Testo di partenza -
--

Si argomenta sulla non economicità dell’operazione e sul fine utilitaristico di sfruttare gli ecoincentivi, come non fosse la stessa cosa per fotovoltaico ed eolico. Nessuna di queste sedicenti rinnovabili avrebbe un futuro senza ecoincentivi.
Emissioni nocive? Se qualcuno fa dei conti si accorge che abbiamo molte più emissioni nocive con l’incremento di auto dei turisti che arrivano da noi in estate, rispetto a quelle della centralina. E pensare che di auto vorremmo ne arrivassero ancora di più e che circolassero in città alla ricerca del ristorante e del bar in piazzetta.
Vogliamo la piana di Punta Penna area esclusivamente turistica, ma senza toccare una zolla; roba da Alice nel paese delle meraviglie. E i turisti dove li fai dormire, mangiare, parcheggiare, pisciare, cacare, ballare e sballare? Come li fai scendere a mare da lassù, come proteggi il dirupo, come fai arrivare elettricità, acqua, gas? E gli scarichi fognari dove li fai arrivare? Che fai? Metti in fila i sacchi a pelo e i cessi chimici? Li fai scendere con le funi sulle spiaggette?
Mi chiedo se c’è qualcuno a Vasto che si prenda la briga di studiare i dati sui movimenti turistici in Italia negli ultimi due o tre anni, ad es. i dati pubblicati dalla Banca d’Italia; se qualche pensatore vada qualche volta a controllare chi sono questi turisti, quando spendono, dove si fermano, da dove vengono, quali servizi prediligono, se viaggiano in auto o in aereo, se in compagnia della famiglia o da soli, se alloggiano in alberghi o da parenti o in villaggi turistici o in campeggi.
Invece il primo che si alza la mattina parla di turismo e se ne inventa una, o diventa il paladino della comunità, senza che nessuno lo abbia eletto a questo incarico.
Si chiede di sbaraccare le poche industrie che abbiamo, spaventando eventuali investitori, e al loro posto c’è chi vuole il presepe con pecore e pastorelli, chi un villaggio indiano con capanne, chi sogna il giardino dell’eden.
Piazzassimo un centro IKEA a Punta Penna potremmo stare sicuri che almeno 3-400 posti di lavoro li avremo ottenuti oltre ad un forte impulso sull’indotto logistico. E vuoi vedere che, acquistato il divano, i clienti si fermano per una giornata al mare?

--

Coordinate dei punti chiave:
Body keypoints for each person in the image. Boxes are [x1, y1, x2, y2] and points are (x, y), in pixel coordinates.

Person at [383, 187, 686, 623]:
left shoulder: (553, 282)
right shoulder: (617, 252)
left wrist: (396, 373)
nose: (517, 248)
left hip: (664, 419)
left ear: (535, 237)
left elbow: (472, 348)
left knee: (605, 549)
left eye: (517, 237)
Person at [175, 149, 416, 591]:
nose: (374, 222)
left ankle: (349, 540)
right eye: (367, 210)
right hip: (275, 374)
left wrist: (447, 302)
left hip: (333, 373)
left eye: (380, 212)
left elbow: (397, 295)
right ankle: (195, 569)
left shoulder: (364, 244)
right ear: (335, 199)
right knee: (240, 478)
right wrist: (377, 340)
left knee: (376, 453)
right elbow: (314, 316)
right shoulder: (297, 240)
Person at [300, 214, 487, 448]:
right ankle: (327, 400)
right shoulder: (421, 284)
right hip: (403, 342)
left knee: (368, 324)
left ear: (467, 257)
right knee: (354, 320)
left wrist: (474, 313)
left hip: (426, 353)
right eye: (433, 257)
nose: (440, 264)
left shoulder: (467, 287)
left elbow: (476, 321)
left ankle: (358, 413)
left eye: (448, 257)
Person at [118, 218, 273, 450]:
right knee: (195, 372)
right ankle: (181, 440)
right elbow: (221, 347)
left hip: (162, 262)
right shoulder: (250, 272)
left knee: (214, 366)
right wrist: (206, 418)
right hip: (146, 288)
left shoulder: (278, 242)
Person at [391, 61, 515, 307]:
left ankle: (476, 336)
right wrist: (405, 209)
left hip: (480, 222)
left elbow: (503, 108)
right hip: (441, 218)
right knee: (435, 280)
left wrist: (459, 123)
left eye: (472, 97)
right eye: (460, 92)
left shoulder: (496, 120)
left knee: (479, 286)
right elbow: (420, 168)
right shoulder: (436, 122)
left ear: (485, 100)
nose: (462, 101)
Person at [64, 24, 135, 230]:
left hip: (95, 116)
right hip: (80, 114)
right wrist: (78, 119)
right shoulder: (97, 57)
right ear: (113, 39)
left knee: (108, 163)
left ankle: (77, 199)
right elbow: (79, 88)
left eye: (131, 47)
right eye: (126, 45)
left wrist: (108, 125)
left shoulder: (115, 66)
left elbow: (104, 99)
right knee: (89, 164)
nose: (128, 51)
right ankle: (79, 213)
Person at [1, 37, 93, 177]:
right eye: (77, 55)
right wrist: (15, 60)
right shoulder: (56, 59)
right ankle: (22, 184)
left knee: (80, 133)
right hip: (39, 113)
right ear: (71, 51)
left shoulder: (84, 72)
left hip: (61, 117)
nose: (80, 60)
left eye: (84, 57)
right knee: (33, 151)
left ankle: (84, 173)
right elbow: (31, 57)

--

Cosa fare - Sai proseguire il testo su turismo e industria a Punta Penna dopo l'ultima frase riportata? Questi record non hanno alcun legame con il testo.

La risposta -
Parliamo di rinvigorire gli orti dell’Angrella, in piena città; ne parliamo come se fosse chissà quale impresa virtuosa e non ci si chiede dove vadano poi a depositarsi le emissioni solide del traffico urbano residente, aggiunto a quello turistico. E dove se non sul terreno e sull’insalata degli orti?
Spariamo lo spettro del cancro a capocchia, appena vediamo la sigla ppm, mentre le giovani mamme attendono chiacchierando tra loro che il rosso scatti al verde, con il bimbo nel carrozzino che intanto fa i suffumigi con gli scarichi delle auto a pochi metri; forse ignorano che all’altezza del nasino le concentrazioni di ppm sono ancora più alte. A casa poi non sanno che friggendo scrippelle e fegatazzi respirano particelle quanto un saldatore in un cantiere navale.
D’estate poi, corso Garibaldi, grazie alle auto che la intasano tutto il giorno, è una formidabile centrale d’inquinamento e di quelle pericolose, ma chissenefrega, l’importante è salvare quel povero albero a simbolo di questa lotta ipocrita contro la modernità.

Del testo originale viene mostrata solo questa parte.